Output every entry below word for word, leaving out the pictures.

[Stored entries]
##########
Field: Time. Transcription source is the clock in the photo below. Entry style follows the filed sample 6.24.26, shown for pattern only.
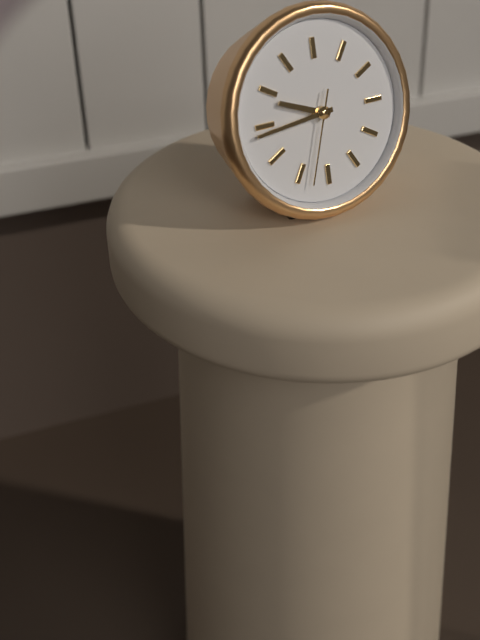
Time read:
9.44.33
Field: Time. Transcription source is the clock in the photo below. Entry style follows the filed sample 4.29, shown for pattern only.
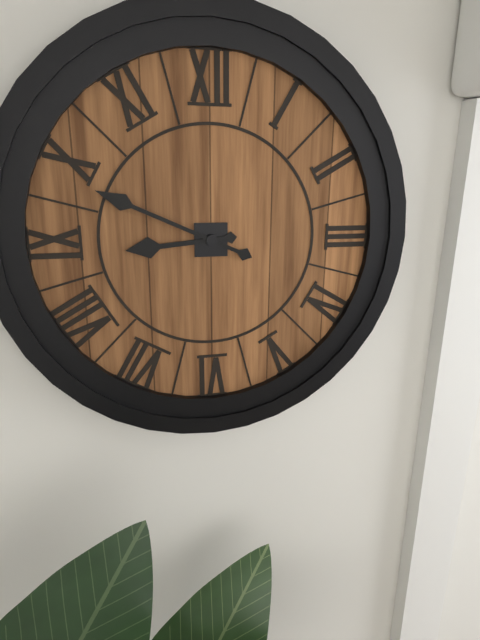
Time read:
8.49
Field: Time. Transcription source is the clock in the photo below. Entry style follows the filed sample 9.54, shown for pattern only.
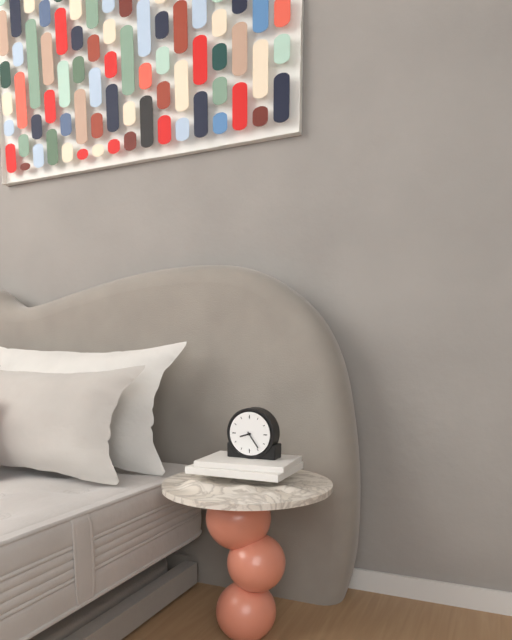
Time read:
8.24
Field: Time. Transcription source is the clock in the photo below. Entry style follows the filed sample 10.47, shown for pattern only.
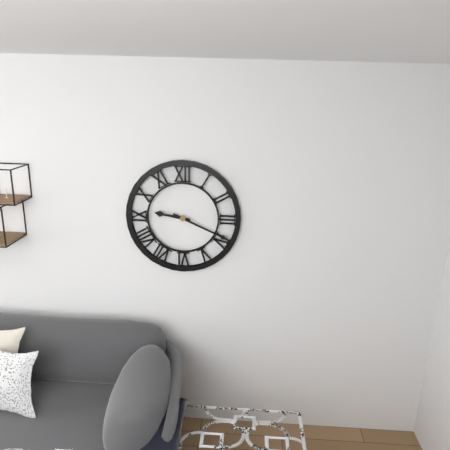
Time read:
9.19
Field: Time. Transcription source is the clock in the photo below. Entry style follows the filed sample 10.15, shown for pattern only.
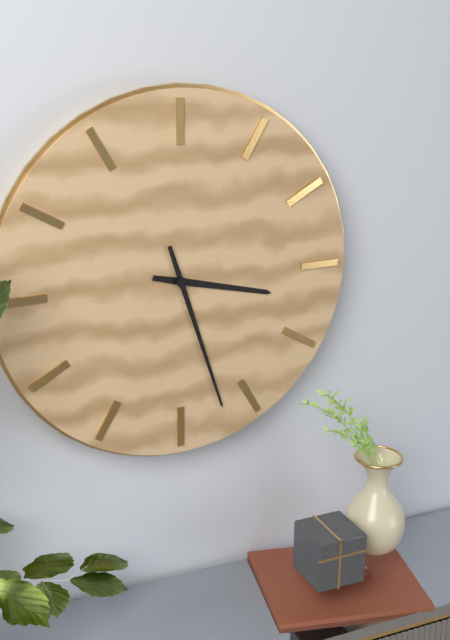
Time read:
3.27
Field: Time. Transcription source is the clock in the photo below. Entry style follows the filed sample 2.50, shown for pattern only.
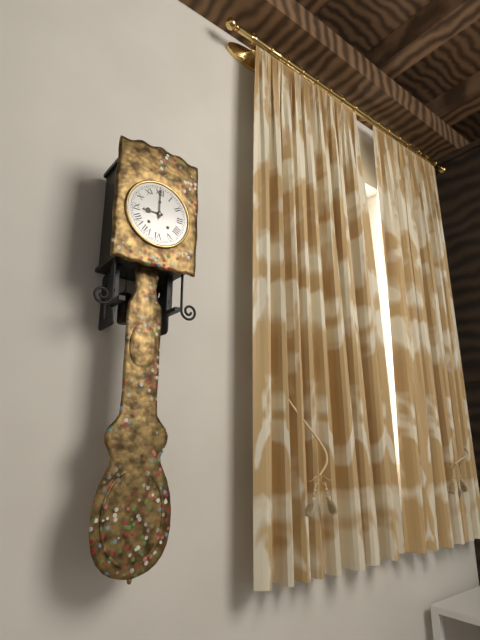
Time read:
9.00
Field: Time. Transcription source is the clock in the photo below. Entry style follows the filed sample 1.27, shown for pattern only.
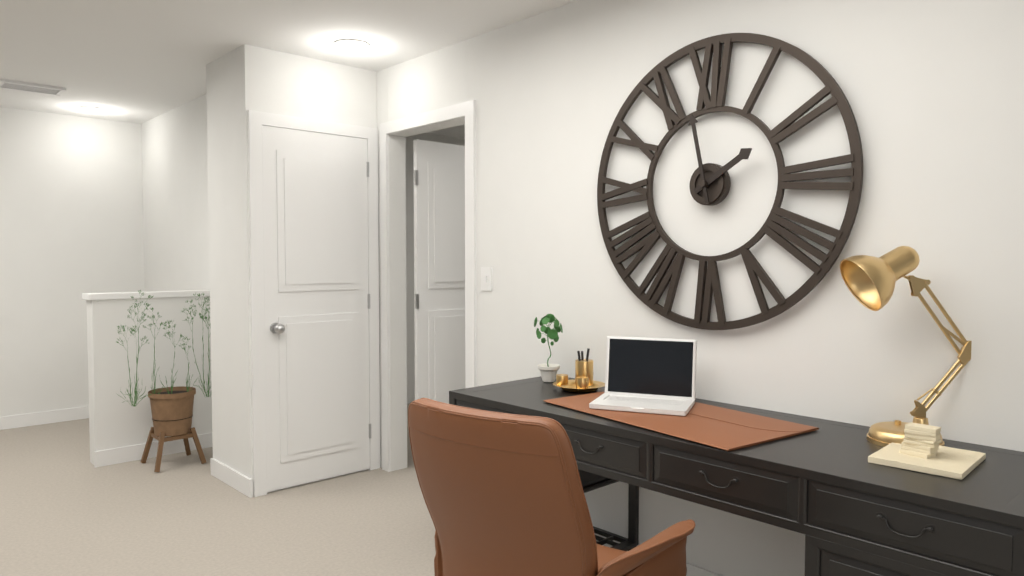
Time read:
1.58
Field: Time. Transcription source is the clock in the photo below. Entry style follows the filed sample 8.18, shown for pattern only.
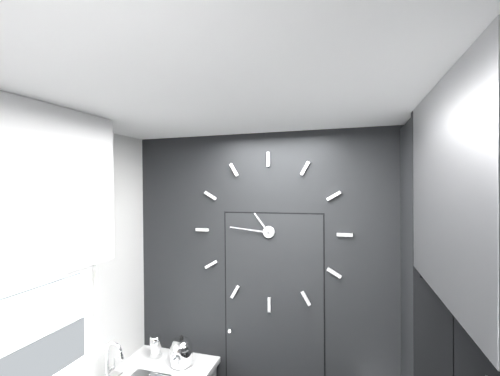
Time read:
10.46
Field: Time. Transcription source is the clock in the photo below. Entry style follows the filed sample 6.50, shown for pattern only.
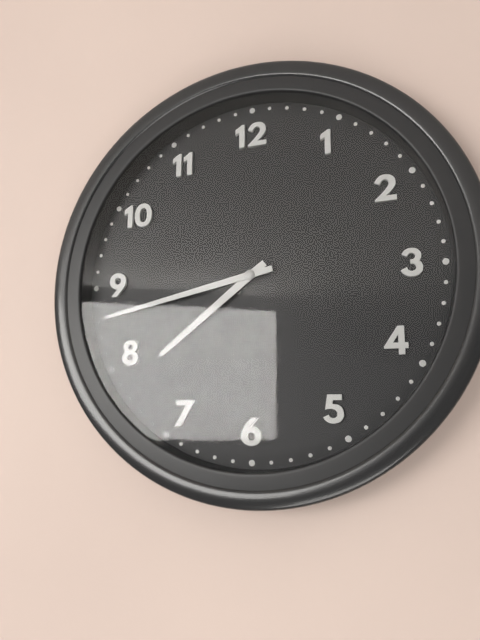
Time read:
7.43
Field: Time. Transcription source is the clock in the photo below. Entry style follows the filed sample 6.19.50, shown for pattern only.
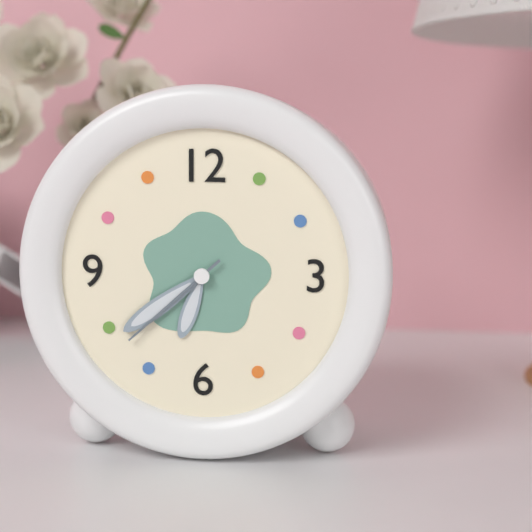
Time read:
6.39.38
##########
◆ **SOLUTION FOR THIS PROBLEM**:
Field: Time. Transcription source is the clock in the photo below. Entry style follows the filed sample 6.24.26, shown for pattern only.
Time read:
9.44.33
Field: Time. Transcription source is the clock in the photo below. Entry style follows the filed sample 4.29, shown for pattern only.
Time read:
8.49
Field: Time. Transcription source is the clock in the photo below. Entry style follows the filed sample 9.54, shown for pattern only.
Time read:
8.24
Field: Time. Transcription source is the clock in the photo below. Entry style follows the filed sample 10.47, shown for pattern only.
Time read:
9.19
Field: Time. Transcription source is the clock in the photo below. Entry style follows the filed sample 10.15, shown for pattern only.
Time read:
3.27
Field: Time. Transcription source is the clock in the photo below. Entry style follows the filed sample 2.50, shown for pattern only.
Time read:
9.00
Field: Time. Transcription source is the clock in the photo below. Entry style follows the filed sample 1.27, shown for pattern only.
Time read:
1.58
Field: Time. Transcription source is the clock in the photo below. Entry style follows the filed sample 8.18, shown for pattern only.
Time read:
10.46
Field: Time. Transcription source is the clock in the photo below. Entry style follows the filed sample 6.50, shown for pattern only.
Time read:
7.43
Field: Time. Transcription source is the clock in the photo below. Entry style follows the filed sample 6.19.50, shown for pattern only.
Time read:
6.39.38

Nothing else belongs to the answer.